The atom will also be removed from its residue. The id_in_mol attribute of all atoms will be updated after removal. The angle, dihedral and improper involving this atom are untouched. Therefore, you may call generate_angle_dihedral_improper to refresh the connectivity.
- Parameters:
atom (Atom) –
update_topology (bool) – If update_topology is True, the topology this molecule belongs to will update its atom list and assign id for all atoms and residues. Otherwise, you have to re-init the topology manually so that the topological information is correct.
- remove_non_polar_hydrogens(update_topology=True)¶
Remove single-coordinated hydrogen atoms bonded to C and Si atoms
- Parameters:
update_topology (bool) – If update_topology is True, the topology this molecule belongs to will update its atom list and assign id for all atoms and residues. Otherwise, you have to re-init the topology manually so that the topological information is correct.
- Returns:
ids_removed – The number of atoms removed
- Return type:
list of int
- add_residue(name, atoms, refresh_residues=True)¶
Put a group of atoms into a new residue. These atoms will be removed from their old residues.

= RECORD LIST =

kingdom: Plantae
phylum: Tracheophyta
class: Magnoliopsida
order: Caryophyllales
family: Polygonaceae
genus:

= PROBLEMS TO SOLVE =
- a) In the molecule API documentation, which atoms does remove_non_polar_hydrogens remove?
- b) Write the next part of the molecule API documentation, picking up after its last line.

= SOLVED TASKS =
- a) Single-coordinated hydrogen atoms bonded to C and Si atoms.

- b)
Make sure that these atoms belong to this molecule. For performance issue, this is not checked.
- Parameters:
name (str) –
atoms (list of Atom) –
refresh_residues (bool) – If True, the residue list of this molecule will be updated. The id and id_in_mol for all residues will be assigned. This operation can be slow. If you have a lot of residues to add, it is more efficient to set it to False, and call refresh_residues manually after all residues are added.
- Returns:
residue
- Return type:
- remove_residue(residue, refresh_residues=True)¶
Remove a residue from this molecule, and put the relevant atoms into the default residue
Make sure that this residue belongs to this molecule. For performance issue, this is not checked.
- Parameters:
residue (Residue) –
refresh_residues (bool) – If True, the residue list of this molecule will be updated. The id and id_in_mol for all residues will be assigned. This operation can be slow. If you have a lot of residues to remove, it is more efficient to set it to False, and call refresh_residues manually after all residues are removed.
- refresh_residues(update_topology=True)¶
Remove empty residues, update id_in_mol attributes of each residue in this molecule
- Parameters:
update_topology (bool) – If True, the topology this molecule belongs to will assign id for all residues
- add_bond(atom1, atom2, order=0, check_existence=False)¶
Add a bond between two atoms.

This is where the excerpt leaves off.